Mr Franco, who is always careful to underscore that foreign affairs is the responsibility of the central government in Madrid, echoed much of the sentiment expressed by the Chief Minister.

“The position of the previous foreign minister for us was hard and did not focus on the real problem,” he said.

Mr Franco told reporters that the change of tone from Mr Dastis was “important”.

“I think we are laying down the foundations for new positions in regards to the question of Gibraltar,” Mr Franco said.

“We are talking about a problem that affects many thousands of people in this area that is economically depressed and evidently the situation is based on our history.”

“This is not something that has happened in the past year. It is a situation that we have to find a solution to, but while doing so we must think of the public that will live the consequences of the politics from the past.”

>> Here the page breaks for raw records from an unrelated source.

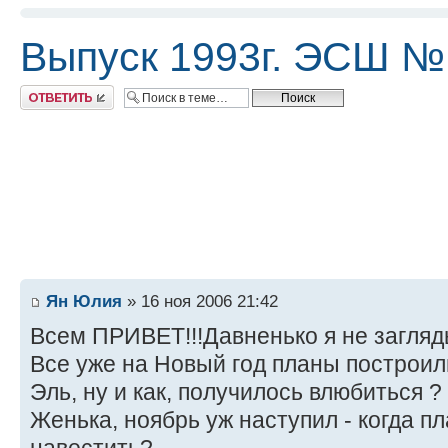
Выпуск 1993г. ЭСШ №
Ответить
Ян Юлия
» 16 ноя 2006 21:42
Всем ПРИВЕТ!!!Давненько я не загля
Все уже на Новый год планы построи
Эль, ну и как, получилось влюбиться ?
Женька, ноябрь уж наступил - когда п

La Linea’s mayor added that he aims to continue a fluid relationship with Gibraltar throughout and after the Brexit process, and hopes that any future negotiations will focus on the issues affecting the public.

The meeting yesterday, which was also attended by deputy Chief Minister Dr Joseph Garcia, is the latest in a string of such meetings such Mr Franco took office.

“The important thing about today is the normality in which we approach these contacts and the regularity of which Juan and I have had the opportunity to exchange views,” Mr Picardo said.

“There is a lot of work to be done to ensure that Brexit does not affect the people who cross that frontier everyday whether they are Gibraltarians or Gibraltar residents going north, or whether they are European citizens or any nationality travelling south.”

Mr Franco mirrored Mr Picardo’s statements on the fluid relationship between the La Linea council and the Government of Gibraltar.

“We have a new reality that now affects both Gibraltar and La Linea, and in particular our economy,” Mr Franco said when discussing Brexit.

“I am very happy with the conversation we have just had and I am delighted to be here in Gibraltar. Most importantly we have had a new exchange of information since the last time we met here in Gibraltar.”